Discuter ? C’est fait. Maintenant, place à la rencontre et celle-ci est bien réelle. Fini l’artifice et les phrases toutes faites, les rêveurs se mettent à nu. Agréable surprise ou déception, « Franchement, si la personne a triché, on le sait tout de suite et on s’en remet. C’est dommage pour ceux qui utilisent l’IA, mais il n’y a pas de conséquences graves », estime Célia. Aurélia Obadia, jusqu’ici d’accord cesse d’hocher la tête. « Si la duperie ne va pas plus loin, c’est ok mais les pédophiles sont là . J’ai peur que l’IA leur serve : les jeunes l’utilisent pour reformuler leurs propos par rapport au profil. Un vieux détraqué peut donc demander à l’IA de formuler des réponses « de jeune » et tromper facilement sa victime ». Une inquiétude qu’aucune statistique ne peut pour l’instant prouver ni démentir.

Une utilisation malsaine et dangereuse

Les vraies victimes ne sont pas les dupés, mais les dupeurs. Célia en est convaincue. « La personne qui utilise ChatGPT y trouve du réconfort.

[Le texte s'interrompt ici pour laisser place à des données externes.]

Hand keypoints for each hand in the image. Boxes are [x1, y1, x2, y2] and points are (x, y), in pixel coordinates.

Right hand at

Elle le fait parce qu’elle n’a pas confiance mais ça peut vite devenir malsain. Sans IA, le tricheur se trouvera encore plus nul en comparaison. » En 2024, l’institut YouGov révélait son baromètre de la santé mentale en ligne : pour 46% des 18-24 ans, les réseaux sociaux nuisent à leur santé mentale (perte d’estime de soi et anxiété). « ChatGPT ou les réseaux sont des outils de retouche au même titre que les filtres Snapchat ou Photoshop. Le problème, c’est qu’avant, on l’utilisait pour rire. Aujourd’hui ce sont des jeunes de 10-12 ans qui se sentent obligés de mentir pour être acceptés. »

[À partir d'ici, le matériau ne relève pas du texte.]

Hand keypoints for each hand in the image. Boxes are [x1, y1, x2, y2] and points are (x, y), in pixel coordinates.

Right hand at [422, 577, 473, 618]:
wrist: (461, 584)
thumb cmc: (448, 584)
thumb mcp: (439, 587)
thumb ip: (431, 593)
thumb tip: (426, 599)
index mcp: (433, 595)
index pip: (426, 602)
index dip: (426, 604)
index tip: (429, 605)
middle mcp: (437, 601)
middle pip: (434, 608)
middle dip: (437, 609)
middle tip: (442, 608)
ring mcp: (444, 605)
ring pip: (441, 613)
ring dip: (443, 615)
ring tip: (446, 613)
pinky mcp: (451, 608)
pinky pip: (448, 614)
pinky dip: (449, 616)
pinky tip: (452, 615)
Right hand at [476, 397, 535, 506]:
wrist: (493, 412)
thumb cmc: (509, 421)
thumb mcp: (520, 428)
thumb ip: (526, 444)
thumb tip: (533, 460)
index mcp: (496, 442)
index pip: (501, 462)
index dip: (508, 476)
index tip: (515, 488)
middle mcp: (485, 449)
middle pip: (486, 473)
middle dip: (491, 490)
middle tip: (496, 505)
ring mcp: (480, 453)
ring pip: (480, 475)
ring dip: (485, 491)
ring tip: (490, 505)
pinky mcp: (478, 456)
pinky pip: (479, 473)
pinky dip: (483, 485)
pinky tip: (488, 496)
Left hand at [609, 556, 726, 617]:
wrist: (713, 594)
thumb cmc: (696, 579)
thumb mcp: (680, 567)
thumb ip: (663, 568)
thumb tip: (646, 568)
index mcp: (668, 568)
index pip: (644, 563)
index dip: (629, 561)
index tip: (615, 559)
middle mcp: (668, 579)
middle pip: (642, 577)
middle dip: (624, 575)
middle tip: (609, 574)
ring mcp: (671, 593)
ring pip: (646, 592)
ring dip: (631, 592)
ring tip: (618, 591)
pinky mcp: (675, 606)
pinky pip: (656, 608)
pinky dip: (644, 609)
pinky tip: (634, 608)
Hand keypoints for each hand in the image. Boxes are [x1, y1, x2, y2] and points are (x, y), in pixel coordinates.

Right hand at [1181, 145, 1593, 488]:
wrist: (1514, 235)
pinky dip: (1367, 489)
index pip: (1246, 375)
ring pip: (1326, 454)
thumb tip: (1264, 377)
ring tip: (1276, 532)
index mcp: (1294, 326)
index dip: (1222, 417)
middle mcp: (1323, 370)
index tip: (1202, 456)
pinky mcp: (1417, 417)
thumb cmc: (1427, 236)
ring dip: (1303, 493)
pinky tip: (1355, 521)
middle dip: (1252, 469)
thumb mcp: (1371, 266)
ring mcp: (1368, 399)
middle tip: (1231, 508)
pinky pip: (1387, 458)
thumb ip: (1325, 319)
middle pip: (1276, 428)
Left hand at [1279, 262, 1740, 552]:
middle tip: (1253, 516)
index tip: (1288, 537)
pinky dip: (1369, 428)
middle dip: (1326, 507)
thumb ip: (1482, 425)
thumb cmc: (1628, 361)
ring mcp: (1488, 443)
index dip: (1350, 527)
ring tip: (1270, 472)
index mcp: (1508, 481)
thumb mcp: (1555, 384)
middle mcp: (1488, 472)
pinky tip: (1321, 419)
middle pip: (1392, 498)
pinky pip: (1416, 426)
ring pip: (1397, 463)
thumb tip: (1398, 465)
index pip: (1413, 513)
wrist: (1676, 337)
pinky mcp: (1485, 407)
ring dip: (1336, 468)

Une génération connectée, déconnectée d’elle-même

Elina désespère. Son petit-frère a connu le harcèlement et pour lui, « impossible de faire un pas vers l’autre dans la vraie vie : tout passe par le numérique. Relation amoureuse ou amicale, il ne sait pas faire autrement. » Un cas loin d’être isolé car les 18-25 ans lui paraissent « enfermés, piégés sur eux-mêmes à cause des réseaux. Les attentes de la société n’ont pas trop changé, mais en étant inondés de vidéos d’influenceurs, la comparaison est inévitable et désavantageuse. » Ironie du sort pour cette
étudiante : “ Les réseaux sociaux associabilisent plus qu’autre chose”. Et si Elina prend du recul grâce à son entourage, beaucoup n’ont pas la chance d’être accompagnés.

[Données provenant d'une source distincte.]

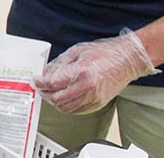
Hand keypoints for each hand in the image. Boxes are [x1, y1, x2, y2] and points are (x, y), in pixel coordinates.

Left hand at [33, 29, 157, 113]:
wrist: (127, 60)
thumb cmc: (105, 53)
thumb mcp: (77, 51)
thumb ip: (60, 64)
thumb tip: (45, 73)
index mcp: (82, 71)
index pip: (53, 83)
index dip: (40, 83)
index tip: (36, 80)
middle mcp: (88, 87)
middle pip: (57, 99)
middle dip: (45, 94)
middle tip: (40, 88)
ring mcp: (94, 97)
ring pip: (66, 108)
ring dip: (55, 102)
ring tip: (51, 93)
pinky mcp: (99, 103)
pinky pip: (77, 110)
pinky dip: (67, 106)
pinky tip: (64, 97)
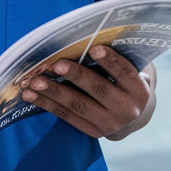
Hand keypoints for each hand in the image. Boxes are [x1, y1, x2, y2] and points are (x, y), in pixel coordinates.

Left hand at [19, 47, 156, 140]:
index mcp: (139, 90)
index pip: (125, 72)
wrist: (131, 116)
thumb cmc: (123, 82)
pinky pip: (67, 116)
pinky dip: (47, 104)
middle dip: (75, 75)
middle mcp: (128, 110)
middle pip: (99, 89)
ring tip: (33, 81)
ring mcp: (110, 124)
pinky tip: (31, 95)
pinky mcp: (94, 132)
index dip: (110, 60)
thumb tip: (86, 38)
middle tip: (56, 64)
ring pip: (78, 105)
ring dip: (53, 92)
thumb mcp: (127, 72)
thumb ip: (113, 59)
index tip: (94, 48)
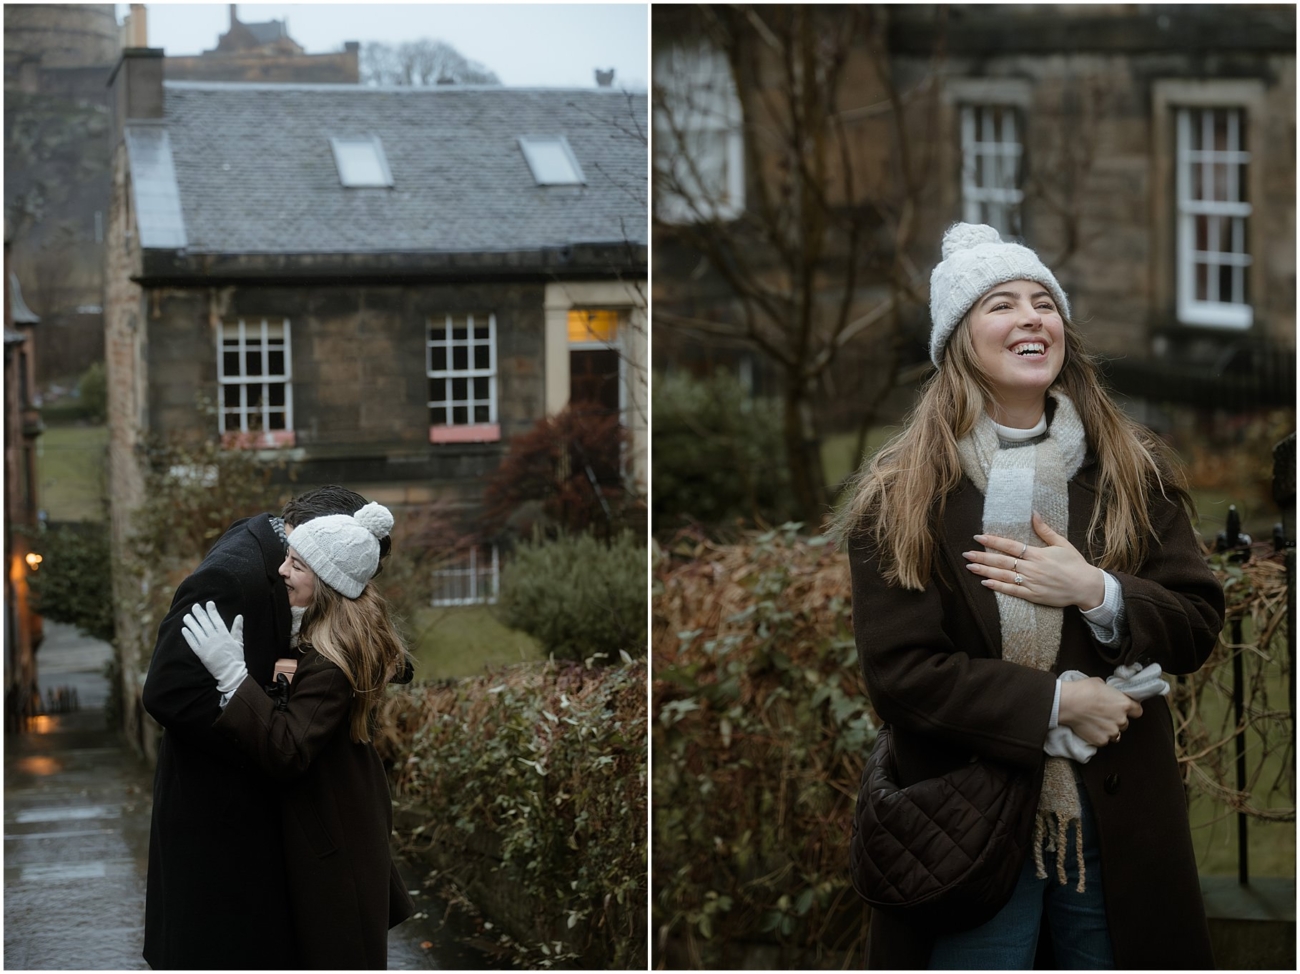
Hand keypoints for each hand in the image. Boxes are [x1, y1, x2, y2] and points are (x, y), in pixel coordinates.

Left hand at [180, 601, 247, 694]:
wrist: (231, 673)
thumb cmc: (236, 658)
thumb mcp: (239, 642)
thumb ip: (237, 629)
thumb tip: (239, 617)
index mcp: (225, 635)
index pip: (217, 619)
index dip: (212, 611)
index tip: (209, 603)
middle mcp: (214, 638)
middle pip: (205, 623)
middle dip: (199, 613)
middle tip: (194, 606)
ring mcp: (207, 646)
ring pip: (197, 631)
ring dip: (191, 623)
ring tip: (186, 616)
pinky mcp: (201, 654)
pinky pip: (192, 643)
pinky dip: (188, 636)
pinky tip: (184, 629)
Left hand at [964, 512, 1105, 609]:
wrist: (1086, 587)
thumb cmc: (1075, 564)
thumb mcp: (1062, 543)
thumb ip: (1045, 530)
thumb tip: (1033, 513)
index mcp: (1037, 554)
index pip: (1010, 546)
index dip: (993, 541)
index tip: (978, 537)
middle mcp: (1032, 568)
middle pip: (1002, 561)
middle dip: (982, 557)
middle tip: (966, 554)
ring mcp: (1031, 583)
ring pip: (1003, 576)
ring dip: (985, 571)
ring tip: (970, 567)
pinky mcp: (1033, 596)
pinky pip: (1012, 591)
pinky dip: (998, 587)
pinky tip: (985, 583)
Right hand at [1057, 676, 1141, 747]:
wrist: (1067, 703)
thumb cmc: (1082, 690)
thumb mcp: (1100, 683)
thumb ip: (1110, 692)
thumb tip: (1109, 694)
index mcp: (1124, 704)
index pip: (1138, 711)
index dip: (1131, 710)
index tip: (1125, 709)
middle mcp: (1121, 719)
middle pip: (1125, 723)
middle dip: (1116, 720)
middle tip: (1104, 714)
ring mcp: (1112, 731)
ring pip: (1116, 734)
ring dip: (1109, 729)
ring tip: (1096, 723)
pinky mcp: (1101, 740)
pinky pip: (1104, 740)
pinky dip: (1099, 736)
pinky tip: (1090, 728)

SOS d’un amour en détresse

Parler sur Facebook ? C’est oui. L’IA ? C’est non. À l’aube de ses 27 ans, Aurélia Obadia a vu grandir cette génération connectée et « leur quête sentimentale fait l’effet d’un amour jetable. » Rien d’étonnant, mais cette désacralisation de la romance l’agace. « Le romantisme se perd. Ce qui est beau, c’est d’avoir peur avant le premier pas, mais d’y aller quand même. Là, il n’y a pas cet engagement. » Mais Elina, elle, rêve toujours du prince charmant.